Compartimos con usted el deseo y el compromiso de comunión en la Iglesia. De usted, Santo Padre, aprendemos a resistir la tentación de cualquier estrechez de mente y de corazón, que lleva a encerrarse en la dimensión estrecha del propio yo en lugar de expandirse «a la medida de la plenitud de Cristo» (Ef 4,13).
La Iglesia, por su propia naturaleza, siempre está saliendo, y necesita no sólo afirmarse, sino también ser vista como realmente es: una madre con un corazón inmenso y tierno. Hoy, a pesar de nuestra fragilidad, nos alegramos y le damos gracias porque, respondiendo a su llamada, deseamos con Ella estar cada vez más al servicio del Evangelio.
A orillas del Mar de Galilea, Pedro profesó su profundo y contrito amor por el Señor. Fue un momento importante e íntimo. Sin embargo, Jesús le dijo a Pedro que, a partir de ese momento, la cruz nunca estaría lejos del que había elegido como roca sobre la que construir la Iglesia. Esto -nos dice el Evangelio- era para indicar cómo Pedro glorificaría a Dios (cf. Jn 21,19).
Nuestra misión hoy es ayudarle a llevar esta cruz y no aumentar su peso. Con gran alegría deseamos caminar a tu lado sabiendo que se le han confiado las llaves del Reino. Con gratitud y temor, por tanto, Santo Padre, le ofrecemos nuestro profundo respeto y nuestra obediencia que será, si el Señor quiere, usque ad sanguinis effusionem.

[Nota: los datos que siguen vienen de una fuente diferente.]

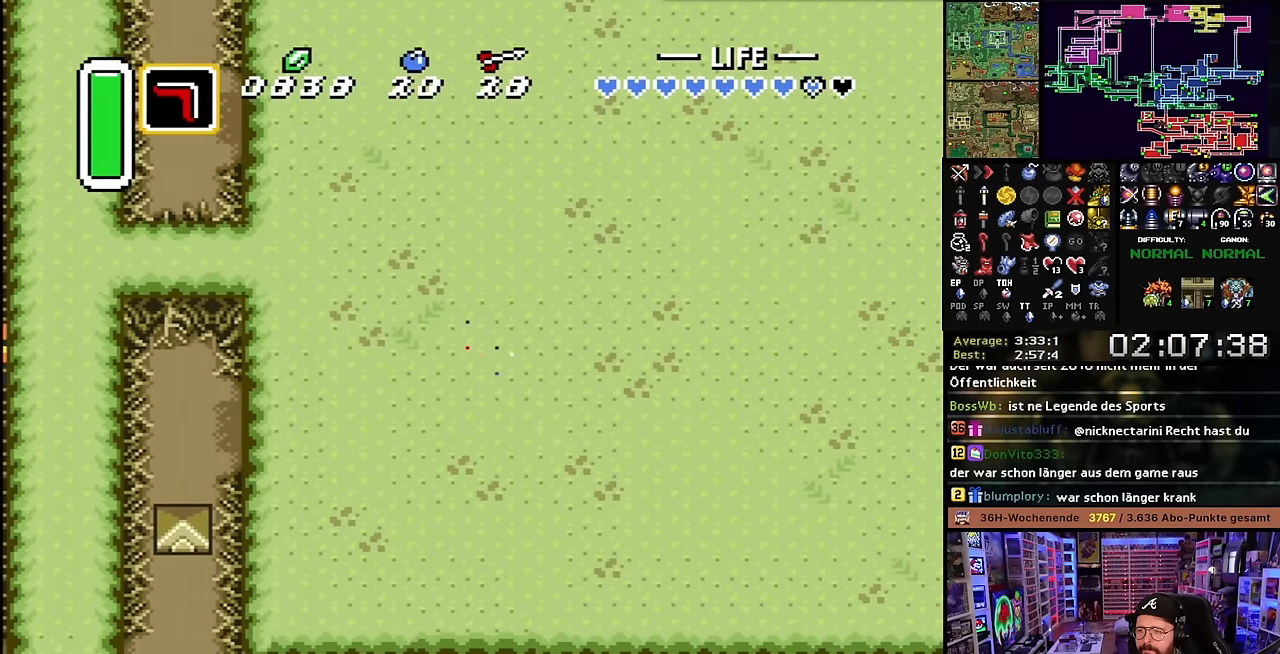
{"buttons": ["A"], "events": [[383, "A", "up"], [383, "DPAD_DOWN", "down"], [400, "A", "down"], [400, "DPAD_DOWN", "up"]]}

Tras el abrazo del Papa al cardenal Roche, la lectura del evangelio de Lucas: “Yo he venido a traer fuego sobre la tierra, ¡y cómo desearía que ya estuviera ardiendo!” (12,49) y, a continuación la homilía del Papa.
Homilía del Papa
Estas palabras de Jesús, que se encuentran justo en el centro del Evangelio de Lucas, son como una flecha que nos alcanza: «Yo he venido a traer fuego sobre la tierra, ¡y cómo desearía que ya estuviera ardiendo!» (12,49).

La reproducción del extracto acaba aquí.